Reputation: 1364
After careful research and thought, I decided to post this question which is a "sequel" to my previous question asked earlier today.
I made an algorithm that finds the median of an ArrayList and bascially all I do is make a temporary ArrayList, then using Collections.sort() on that ArrayList, I can easily get the median. The problem with that is it takes too long for larger files and I am trying(without luck) to find an implementation of an algorithm to get the median of an unsorted Array(or ArrayList).
From what I read here, the Median of Medians algorithm is used followed by QuickSelect but I cannot find an actual implementation that is easy enough to understand.
Here's a snippet of my code that finds the median of an ArrayList of size filterSize
:
while(elements.size()-counter >= filterSize){
for(int i = 0; i<filterSize; i++){
tempElements.add(this.elements.get(i+counter));
if(i==filterSize){
break;
}
}
Collections.sort(tempElements); //Sort tempElements to find median
outputElements.add(tempElements.get((filterSize-1)/2)); //Add median to an output ArrayList after calculating median index
counter++;
tempElements.clear(); //Removes all elements from the tempElements and start again
}
Basically I'm trying to avoid the whole use of Collections.sort()
and tempElements.clear()
in the code, thus the reason to find a better algorithm for finding the median in linear time.
Thanks.
Upvotes: 2
Views: 2683
Reputation: 4661
Just to add to another answer, "Quickselect" for finding the median has very tight running time guarantees if you randomly choose each pivot, namely "almost certain" linear time, meaning that the probability of getting a running time greater than cn goes to 0 very quickly as the constant c grows, as n becomes large.

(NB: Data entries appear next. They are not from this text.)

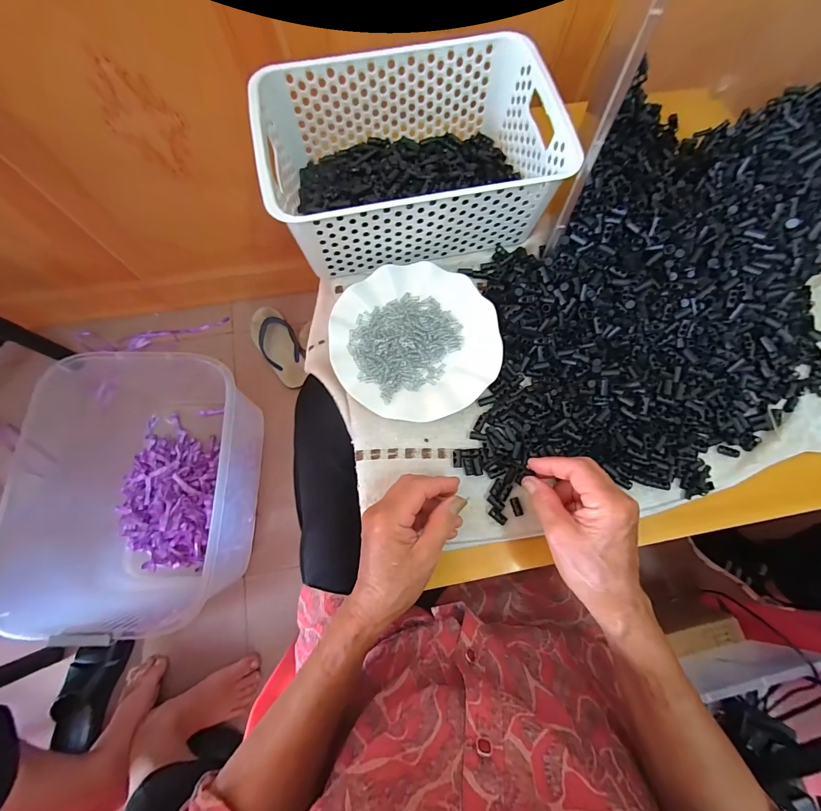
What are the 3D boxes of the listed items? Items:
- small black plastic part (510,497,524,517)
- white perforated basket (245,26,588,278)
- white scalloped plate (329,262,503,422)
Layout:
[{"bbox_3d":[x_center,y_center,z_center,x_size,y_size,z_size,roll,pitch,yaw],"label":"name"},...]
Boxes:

So unless you are worried about odds even less likely than winning the lottery, for all intents and purposes there is a constant c such that you will never see a running time greater than cn, regardless of n.
Upvotes: 1
Reputation: 43477
I think the basic Quickselect algorithm (code below from this link) is quite easy to understand: you pick a pivot, apply Quicksort's partition function and then see where that pivot ends up, recursing accordingly to only one of the halves.
function partition(list, left, right, pivotIndex)
pivotValue := list[pivotIndex]
swap list[pivotIndex] and list[right] // Move pivot to end
storeIndex := left
for i from left to right-1
if list[i] < pivotValue
swap list[storeIndex] and list[i]
increment storeIndex
swap list[right] and list[storeIndex] // Move pivot to its final place
return storeIndex
// Returns the n-th smallest element of list within left..right inclusive
// (i.e. left <= n <= right).
// The size of the list is not changing with each recursion.
// Thus, n does not need to be updated with each round.
function select(list, left, right, n)
if left = right // If the list contains only one element,
return list[left] // return that element
pivotIndex := ... // select a pivotIndex between left and right,
// e.g., left + floor(rand() * (right - left + 1))
pivotIndex := partition(list, left, right, pivotIndex)
// The pivot is in its final sorted position
if n = pivotIndex
return list[n]
else if n < pivotIndex
return select(list, left, pivotIndex - 1, n)
else
return select(list, pivotIndex + 1, right, n)
Compared to median of medians, this can degenerate to O(n^2)
, but you can significantly reduce the chances of that happening by choosing the pivot randomly, like described in the comments.
If you're not happy with an implementation of median of medians that you don't fully understand, I suggest you go for something like this.
Upvotes: 4